Since Thomas Vanek seems to be the only guy scoring goals for the Buffalo Sabres, it makes sense to look at how he scores them.
*He gets near the goaltender, putting himself in prime position to tip shots or deposit rebounds.
*He shoots the puck, leading the team with 107 attempts.
*He capitalizes on his chances, with a shooting percentage of 16.8 percent that ranks second on the team and 66th in the NHL.
So, for the rest of the guys wearing Blue and Gold, maybe it's time to be like Thomas.
"It seems like that guy's always there for us," said Sabres defenseman Marc-Andre Gragnani, who will join his teammates in facing Washington tonight in Verizon Center.
For the Sabres to beat the Capitals for the second time this week (they won at home Monday for their only victory in the last five games), they could use a few guys to join Vanek and linemate Jason Pominville on the score sheet. Vanek has 18 of the Sabres' 95 goals, while Pominville has 12. That's 32 percent for just two players.
"We've got to find ways for other guys to score," right wing Brad Boyes said Thursday in SkateQuest, 20 miles from the capital. "We've got the same guys scoring every game. You're not going to win relying on two guys. You look at the lineup, a lot of guys have history, but that doesn't do anything right now.
"Our team's built on depth, so we've got to get chipping in from everybody."
The Sabres' 3-1 loss to New Jersey on Wednesday followed the familiar trend of improving the other goalie's stats. The Sabres have scored just once in seven of the last 18 games. In four other outings, they found the net just twice.
"We've got to score more than one goal to win a game," Pominville said.
The Sabres are on pace to score 24 fewer goals than last season. It's because plenty of guys need to pick up the pace.
Only three players are on target to top 20 goals, with Vanek (41), Pominville (27) and Luke Adam (22) leading the way. Derek Roy is on pace for 18. Drew Stafford is headed for 14. Boyes is on pace for six, while Paul Gaustad is in line for just five.
"Our line's really got to get going," said Boyes, who is skating alongside Roy and Stafford.
Roy didn't mention Vanek by name while describing why the team's scoring is down, but he quickly listed the sniper's attributes.
"I don't think we're getting enough pucks to those areas where we're getting opportunities and second opportunities," Roy said. "A lot of goals are scored off rebounds and in the crease, and I don't think we're getting there enough.
"Secondly, I don't think we're bearing down when we get a real good chance. We're missing a lot of chances. It's frustrating."
Coach Lindy Ruff assembled his players near the boards for a long chat before beginning practice. It was a talk filled with shrugs and points by the coach.
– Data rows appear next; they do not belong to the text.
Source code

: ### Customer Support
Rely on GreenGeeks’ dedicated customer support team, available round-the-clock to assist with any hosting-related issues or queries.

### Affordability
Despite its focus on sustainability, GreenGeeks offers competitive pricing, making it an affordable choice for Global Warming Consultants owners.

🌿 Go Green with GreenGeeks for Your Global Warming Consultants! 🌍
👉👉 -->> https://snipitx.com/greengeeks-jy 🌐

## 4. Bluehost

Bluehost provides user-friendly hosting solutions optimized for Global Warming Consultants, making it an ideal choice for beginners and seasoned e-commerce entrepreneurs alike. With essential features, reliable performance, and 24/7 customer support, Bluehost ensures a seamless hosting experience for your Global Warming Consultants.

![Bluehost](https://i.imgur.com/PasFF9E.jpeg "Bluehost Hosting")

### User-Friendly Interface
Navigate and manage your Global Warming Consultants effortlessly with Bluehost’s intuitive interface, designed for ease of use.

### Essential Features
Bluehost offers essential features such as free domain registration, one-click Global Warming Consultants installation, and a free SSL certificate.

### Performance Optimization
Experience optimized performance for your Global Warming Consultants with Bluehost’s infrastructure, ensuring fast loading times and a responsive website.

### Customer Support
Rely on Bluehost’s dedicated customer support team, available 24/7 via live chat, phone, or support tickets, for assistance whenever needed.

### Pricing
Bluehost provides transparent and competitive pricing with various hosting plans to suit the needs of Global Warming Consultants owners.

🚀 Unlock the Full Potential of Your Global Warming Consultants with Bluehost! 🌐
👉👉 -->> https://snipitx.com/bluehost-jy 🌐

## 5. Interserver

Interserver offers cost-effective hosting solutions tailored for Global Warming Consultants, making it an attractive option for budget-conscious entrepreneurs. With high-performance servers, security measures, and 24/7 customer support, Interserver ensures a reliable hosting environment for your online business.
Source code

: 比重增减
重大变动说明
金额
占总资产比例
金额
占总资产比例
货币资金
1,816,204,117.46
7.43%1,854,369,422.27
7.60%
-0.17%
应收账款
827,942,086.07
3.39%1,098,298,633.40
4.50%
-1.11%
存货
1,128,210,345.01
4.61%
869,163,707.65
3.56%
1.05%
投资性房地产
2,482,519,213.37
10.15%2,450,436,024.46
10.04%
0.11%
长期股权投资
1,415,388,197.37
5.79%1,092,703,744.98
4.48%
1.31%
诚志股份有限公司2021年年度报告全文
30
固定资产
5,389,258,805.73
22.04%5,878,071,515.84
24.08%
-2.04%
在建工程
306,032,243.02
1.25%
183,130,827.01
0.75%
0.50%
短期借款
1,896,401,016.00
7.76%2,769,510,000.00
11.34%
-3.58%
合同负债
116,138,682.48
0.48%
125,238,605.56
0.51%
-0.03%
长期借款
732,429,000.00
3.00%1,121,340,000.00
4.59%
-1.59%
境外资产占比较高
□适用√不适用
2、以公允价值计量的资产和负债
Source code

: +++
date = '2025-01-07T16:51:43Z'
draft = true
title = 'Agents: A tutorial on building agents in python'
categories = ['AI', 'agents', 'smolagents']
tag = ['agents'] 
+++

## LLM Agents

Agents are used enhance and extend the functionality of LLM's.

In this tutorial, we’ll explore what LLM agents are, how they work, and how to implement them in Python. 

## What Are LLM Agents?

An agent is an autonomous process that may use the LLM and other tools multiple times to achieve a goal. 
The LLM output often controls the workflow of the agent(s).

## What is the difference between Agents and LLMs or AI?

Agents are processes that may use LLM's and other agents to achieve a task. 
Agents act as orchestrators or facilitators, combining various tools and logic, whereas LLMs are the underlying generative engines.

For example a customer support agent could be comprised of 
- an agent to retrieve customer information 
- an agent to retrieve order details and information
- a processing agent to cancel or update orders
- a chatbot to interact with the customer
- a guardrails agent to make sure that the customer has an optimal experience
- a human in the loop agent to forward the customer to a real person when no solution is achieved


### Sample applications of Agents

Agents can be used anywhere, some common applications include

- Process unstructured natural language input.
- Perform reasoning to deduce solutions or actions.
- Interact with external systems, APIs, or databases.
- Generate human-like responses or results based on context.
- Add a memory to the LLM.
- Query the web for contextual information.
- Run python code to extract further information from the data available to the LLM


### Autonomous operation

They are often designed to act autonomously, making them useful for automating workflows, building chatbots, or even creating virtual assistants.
"We talked about throwing a lot of pucks at the net, get some traffic," Gragnani said. "When you have no options, just shoot for the far pad and hopefully we'll [get] some rebounds and finish those off."
The Sabres could also use a run of even-strength goals. Half of their last 16 goals have come on the power play. The Sabres rank 20th in the NHL in five-on-five tallies after tying for fifth last season.
"We've only had a couple goals or so the last few games on five-on-five," Roy said, "and that's getting pucks to the point, getting shots through and getting guys to the net and battling for rebounds."
In other words, mimic Vanek.
"Van's so good around the net, so go to the net," Boyes said. "That's where he scores a lot of his goals. If you're a perimeter player now with the way the teams are -- five guys on the inside -- you're not going to score many tic-tac-toe goals. He scores his in tight, so that's what we've got to do."